Passage provided
□ □ □ □ □ □ □

Our Blog

Our Blog

Fragile Families Challenge special issue feedback

Uncategorized No comments

We’ve recently completed the first round of reviews for papers in the special issue of Socius about the Fragile Families Challenge. There were many really interesting manuscripts submitted, but there were a variety of issues that came up repeatedly in the reviews. Therefore, in addition to providing feedback on each manuscript individually, we also developed some overall feedback that we provided to all authors. We are posting that feedback here in the hopes that it might help others who are planning to run a mass collaboration and publish a special issue.

Feedback to all authors

Based on our reading of all submissions and all reviews, we are encouraging all authors submitting revisions to the special issue to give extra attention to reviewer comments in the following three areas:

1) Accuracy. We are encouraging all revisions to focus on more clearly describing what they did, why they did it, and what might be learned from it. You must accurately report what you did. When reviewers ask why you did something, this is an important question to address. For the purpose of the special issue, you do not always need a formal justification for making a decision; if you just thought it seemed reasonable, you should say that.

In addition, we are encouraging all authors to clearly report all of their results, not just those that make their approach look more promising. When deciding whether to publish the paper, a major factor for us will be whether the paper communicates clearly the strengths and weaknesses of the approach. This factor will be much more important than whether the results are “interesting” or “promising.” Any reviewer comments about selective reporting are especially important to address.

□ □ □ □ □ □ □

Dataset
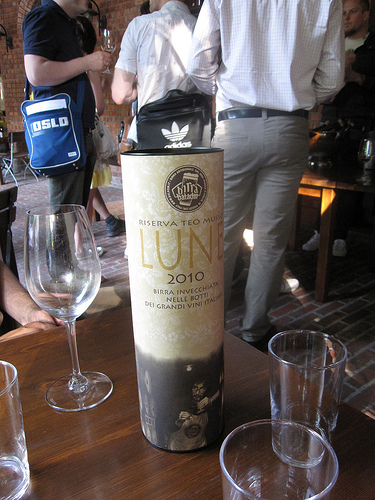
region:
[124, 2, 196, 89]
A white shirt in the photo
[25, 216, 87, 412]
A wine glass in the photo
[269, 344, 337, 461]
A glass in the photo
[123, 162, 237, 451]
A can on the table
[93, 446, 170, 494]
Wooden table in the picture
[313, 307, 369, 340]
Tiles in the photo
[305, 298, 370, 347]
Tiled floor in the picture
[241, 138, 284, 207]
A gray trouser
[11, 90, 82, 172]
A blue bag in the photo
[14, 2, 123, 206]
A man holding a wine bottle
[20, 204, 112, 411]
the glass is empty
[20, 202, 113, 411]
the glass is for wine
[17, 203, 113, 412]
the glass is transparent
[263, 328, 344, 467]
a glass in on the table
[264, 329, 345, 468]
the glass is empty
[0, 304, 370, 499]
the table is made of wood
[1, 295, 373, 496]
the wood is brown in color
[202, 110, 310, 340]
the man is wearing grey pants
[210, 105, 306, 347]
the pants are grey in color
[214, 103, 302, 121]
the man is wearing a belt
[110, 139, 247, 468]
This container should hold a bottle of wine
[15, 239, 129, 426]
This is a wine glass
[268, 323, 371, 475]
This is a water glass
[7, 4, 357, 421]
This appears to be a wine tasting event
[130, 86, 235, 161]
This is an Adiadas shoulder bag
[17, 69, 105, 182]
This is an oslo shoulder bag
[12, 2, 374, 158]
Four men are standing together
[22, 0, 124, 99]
This man is waiting for his wine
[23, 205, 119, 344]
This glass is full of water spots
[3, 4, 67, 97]
The walls are made of bricks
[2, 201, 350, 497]
Glasses on a table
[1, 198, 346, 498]
Empty glasses on a table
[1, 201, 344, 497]
Glasses on a brown table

□ □ □ □ □ □ □

Stated problem 1
In the blog post, which journal is publishing the special issue about the Fragile Families Challenge?
Stated problem 2
Copy the blog post word for word from "1) Accuracy. We" to "should say that.".

Correct answer 1
Socius

Correct answer 2
1) Accuracy. We are encouraging all revisions to focus on more clearly describing what they did, why they did it, and what might be learned from it. You must accurately report what you did. When reviewers ask why you did something, this is an important question to address. For the purpose of the special issue, you do not always need a formal justification for making a decision; if you just thought it seemed reasonable, you should say that.